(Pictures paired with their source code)
□ □ □
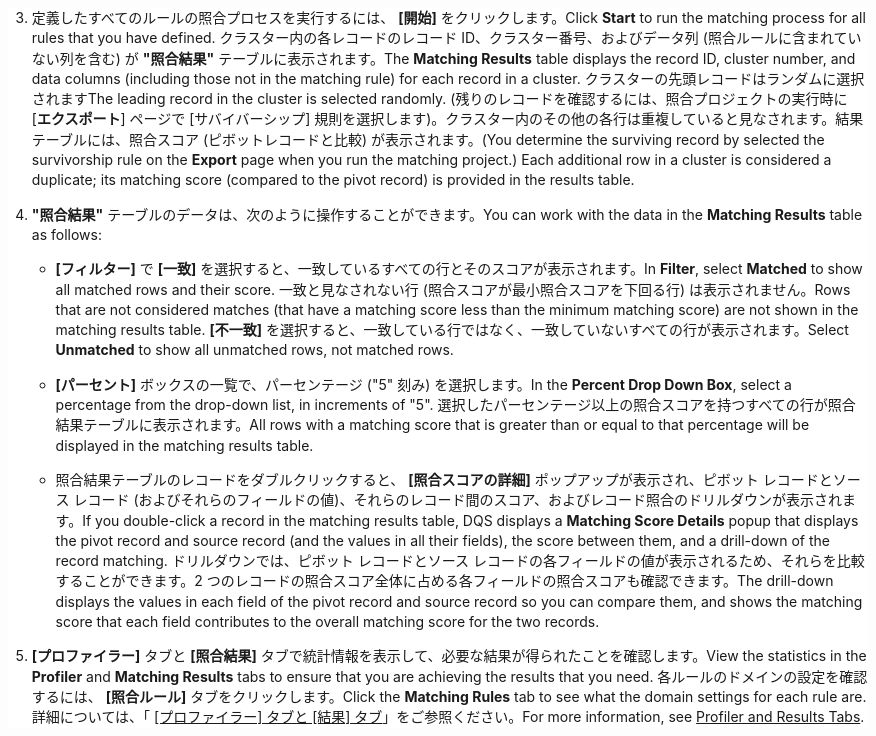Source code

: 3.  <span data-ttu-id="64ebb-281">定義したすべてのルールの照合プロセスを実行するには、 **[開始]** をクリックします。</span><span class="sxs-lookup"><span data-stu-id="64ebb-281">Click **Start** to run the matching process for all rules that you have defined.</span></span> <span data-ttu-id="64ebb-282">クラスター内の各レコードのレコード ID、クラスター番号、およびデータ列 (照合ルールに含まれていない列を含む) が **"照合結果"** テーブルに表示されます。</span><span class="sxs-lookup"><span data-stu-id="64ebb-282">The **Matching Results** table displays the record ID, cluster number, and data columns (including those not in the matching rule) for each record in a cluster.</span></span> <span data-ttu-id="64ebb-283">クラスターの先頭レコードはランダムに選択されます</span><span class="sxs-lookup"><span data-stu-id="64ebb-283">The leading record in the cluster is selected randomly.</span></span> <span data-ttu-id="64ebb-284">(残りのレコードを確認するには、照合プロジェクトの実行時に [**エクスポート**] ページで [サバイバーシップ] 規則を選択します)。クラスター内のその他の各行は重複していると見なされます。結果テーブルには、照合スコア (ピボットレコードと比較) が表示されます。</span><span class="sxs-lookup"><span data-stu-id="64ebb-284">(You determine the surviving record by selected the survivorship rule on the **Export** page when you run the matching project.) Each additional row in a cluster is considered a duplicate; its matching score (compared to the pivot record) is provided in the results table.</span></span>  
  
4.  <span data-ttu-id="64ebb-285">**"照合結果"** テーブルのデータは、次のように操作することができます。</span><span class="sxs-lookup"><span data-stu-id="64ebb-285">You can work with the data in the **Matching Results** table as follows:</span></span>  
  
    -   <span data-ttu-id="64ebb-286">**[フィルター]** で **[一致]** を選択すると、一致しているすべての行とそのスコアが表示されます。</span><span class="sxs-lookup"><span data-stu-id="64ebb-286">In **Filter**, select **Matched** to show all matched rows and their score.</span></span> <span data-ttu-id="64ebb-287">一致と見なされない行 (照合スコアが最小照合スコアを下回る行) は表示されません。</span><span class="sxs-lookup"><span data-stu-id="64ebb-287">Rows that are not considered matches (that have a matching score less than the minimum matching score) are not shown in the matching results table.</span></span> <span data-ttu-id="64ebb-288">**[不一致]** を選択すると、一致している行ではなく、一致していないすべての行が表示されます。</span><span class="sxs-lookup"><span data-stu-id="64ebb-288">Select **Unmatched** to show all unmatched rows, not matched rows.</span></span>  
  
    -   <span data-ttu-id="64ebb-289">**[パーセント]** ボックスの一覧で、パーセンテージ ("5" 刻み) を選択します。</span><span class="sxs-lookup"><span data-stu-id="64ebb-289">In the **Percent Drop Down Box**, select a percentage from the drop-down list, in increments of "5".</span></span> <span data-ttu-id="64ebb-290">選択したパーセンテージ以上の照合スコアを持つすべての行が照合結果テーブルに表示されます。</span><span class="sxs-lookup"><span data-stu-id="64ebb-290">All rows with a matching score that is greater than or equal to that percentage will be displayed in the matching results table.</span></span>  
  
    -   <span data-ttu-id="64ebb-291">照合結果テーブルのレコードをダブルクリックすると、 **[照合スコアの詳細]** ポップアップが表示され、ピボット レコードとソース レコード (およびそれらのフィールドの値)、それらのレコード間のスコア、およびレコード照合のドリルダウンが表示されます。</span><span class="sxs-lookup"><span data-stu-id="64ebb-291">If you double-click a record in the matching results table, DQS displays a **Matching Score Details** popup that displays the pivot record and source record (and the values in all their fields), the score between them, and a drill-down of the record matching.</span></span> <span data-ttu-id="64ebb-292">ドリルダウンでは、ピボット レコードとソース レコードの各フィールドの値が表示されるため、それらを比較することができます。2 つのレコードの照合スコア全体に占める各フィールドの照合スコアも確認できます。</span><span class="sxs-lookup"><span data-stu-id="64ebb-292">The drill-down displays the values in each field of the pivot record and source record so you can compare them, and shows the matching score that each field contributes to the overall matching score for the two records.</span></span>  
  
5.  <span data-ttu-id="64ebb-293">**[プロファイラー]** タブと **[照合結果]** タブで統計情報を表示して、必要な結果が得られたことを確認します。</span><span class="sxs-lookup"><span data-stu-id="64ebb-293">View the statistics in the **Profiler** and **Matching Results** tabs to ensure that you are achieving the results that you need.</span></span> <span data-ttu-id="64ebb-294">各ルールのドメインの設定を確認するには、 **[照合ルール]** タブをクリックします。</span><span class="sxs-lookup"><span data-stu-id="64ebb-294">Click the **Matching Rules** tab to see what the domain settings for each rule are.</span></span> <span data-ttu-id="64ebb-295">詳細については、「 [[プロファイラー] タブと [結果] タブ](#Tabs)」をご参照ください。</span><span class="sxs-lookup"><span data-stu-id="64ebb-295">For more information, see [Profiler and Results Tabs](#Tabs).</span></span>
□ □ □
### Task objective
Render every line of source code in the data above as a Markdown table with the columns "Row" and "Line," numbering the rows in order and omitting blank lines. Exclude the pictures.

### Answer to the exercise
| Row | Line |
|---|---|
| 1 | Source code |
| 2 | : 3.  <span data-ttu-id="64ebb-281">定義したすべてのルールの照合プロセスを実行するには、 **[開始]** をクリックします。</span><span class="sxs-lookup"><span data-stu-id="64ebb-281">Click **Start** to run the matching process for all rules that you have defined.</span></span> <span data-ttu-id="64ebb-282">クラスター内の各レコードのレコード ID、クラスター番号、およびデータ列 (照合ルールに含まれていない列を含む) が **"照合結果"** テーブルに表示されます。</span><span class="sxs-lookup"><span data-stu-id="64ebb-282">The **Matching Results** table displays the record ID, cluster number, and data columns (including those not in the matching rule) for each record in a cluster.</span></span> <span data-ttu-id="64ebb-283">クラスターの先頭レコードはランダムに選択されます</span><span class="sxs-lookup"><span data-stu-id="64ebb-283">The leading record in the cluster is selected randomly.</span></span> <span data-ttu-id="64ebb-284">(残りのレコードを確認するには、照合プロジェクトの実行時に [**エクスポート**] ページで [サバイバーシップ] 規則を選択します)。クラスター内のその他の各行は重複していると見なされます。結果テーブルには、照合スコア (ピボットレコードと比較) が表示されます。</span><span class="sxs-lookup"><span data-stu-id="64ebb-284">(You determine the surviving record by selected the survivorship rule on the **Export** page when you run the matching project.) Each additional row in a cluster is considered a duplicate; its matching score (compared to the pivot record) is provided in the results table.</span></span>   |
| 3 | 4.  <span data-ttu-id="64ebb-285">**"照合結果"** テーブルのデータは、次のように操作することができます。</span><span class="sxs-lookup"><span data-stu-id="64ebb-285">You can work with the data in the **Matching Results** table as follows:</span></span>   |
| 4 |     -   <span data-ttu-id="64ebb-286">**[フィルター]** で **[一致]** を選択すると、一致しているすべての行とそのスコアが表示されます。</span><span class="sxs-lookup"><span data-stu-id="64ebb-286">In **Filter**, select **Matched** to show all matched rows and their score.</span></span> <span data-ttu-id="64ebb-287">一致と見なされない行 (照合スコアが最小照合スコアを下回る行) は表示されません。</span><span class="sxs-lookup"><span data-stu-id="64ebb-287">Rows that are not considered matches (that have a matching score less than the minimum matching score) are not shown in the matching results table.</span></span> <span data-ttu-id="64ebb-288">**[不一致]** を選択すると、一致している行ではなく、一致していないすべての行が表示されます。</span><span class="sxs-lookup"><span data-stu-id="64ebb-288">Select **Unmatched** to show all unmatched rows, not matched rows.</span></span>   |
| 5 |     -   <span data-ttu-id="64ebb-289">**[パーセント]** ボックスの一覧で、パーセンテージ ("5" 刻み) を選択します。</span><span class="sxs-lookup"><span data-stu-id="64ebb-289">In the **Percent Drop Down Box**, select a percentage from the drop-down list, in increments of "5".</span></span> <span data-ttu-id="64ebb-290">選択したパーセンテージ以上の照合スコアを持つすべての行が照合結果テーブルに表示されます。</span><span class="sxs-lookup"><span data-stu-id="64ebb-290">All rows with a matching score that is greater than or equal to that percentage will be displayed in the matching results table.</span></span>   |
| 6 |     -   <span data-ttu-id="64ebb-291">照合結果テーブルのレコードをダブルクリックすると、 **[照合スコアの詳細]** ポップアップが表示され、ピボット レコードとソース レコード (およびそれらのフィールドの値)、それらのレコード間のスコア、およびレコード照合のドリルダウンが表示されます。</span><span class="sxs-lookup"><span data-stu-id="64ebb-291">If you double-click a record in the matching results table, DQS displays a **Matching Score Details** popup that displays the pivot record and source record (and the values in all their fields), the score between them, and a drill-down of the record matching.</span></span> <span data-ttu-id="64ebb-292">ドリルダウンでは、ピボット レコードとソース レコードの各フィールドの値が表示されるため、それらを比較することができます。2 つのレコードの照合スコア全体に占める各フィールドの照合スコアも確認できます。</span><span class="sxs-lookup"><span data-stu-id="64ebb-292">The drill-down displays the values in each field of the pivot record and source record so you can compare them, and shows the matching score that each field contributes to the overall matching score for the two records.</span></span>   |
| 7 | 5.  <span data-ttu-id="64ebb-293">**[プロファイラー]** タブと **[照合結果]** タブで統計情報を表示して、必要な結果が得られたことを確認します。</span><span class="sxs-lookup"><span data-stu-id="64ebb-293">View the statistics in the **Profiler** and **Matching Results** tabs to ensure that you are achieving the results that you need.</span></span> <span data-ttu-id="64ebb-294">各ルールのドメインの設定を確認するには、 **[照合ルール]** タブをクリックします。</span><span class="sxs-lookup"><span data-stu-id="64ebb-294">Click the **Matching Rules** tab to see what the domain settings for each rule are.</span></span> <span data-ttu-id="64ebb-295">詳細については、「 [[プロファイラー] タブと [結果] タブ](#Tabs)」をご参照ください。</span><span class="sxs-lookup"><span data-stu-id="64ebb-295">For more information, see [Profiler and Results Tabs](#Tabs).</span></span> |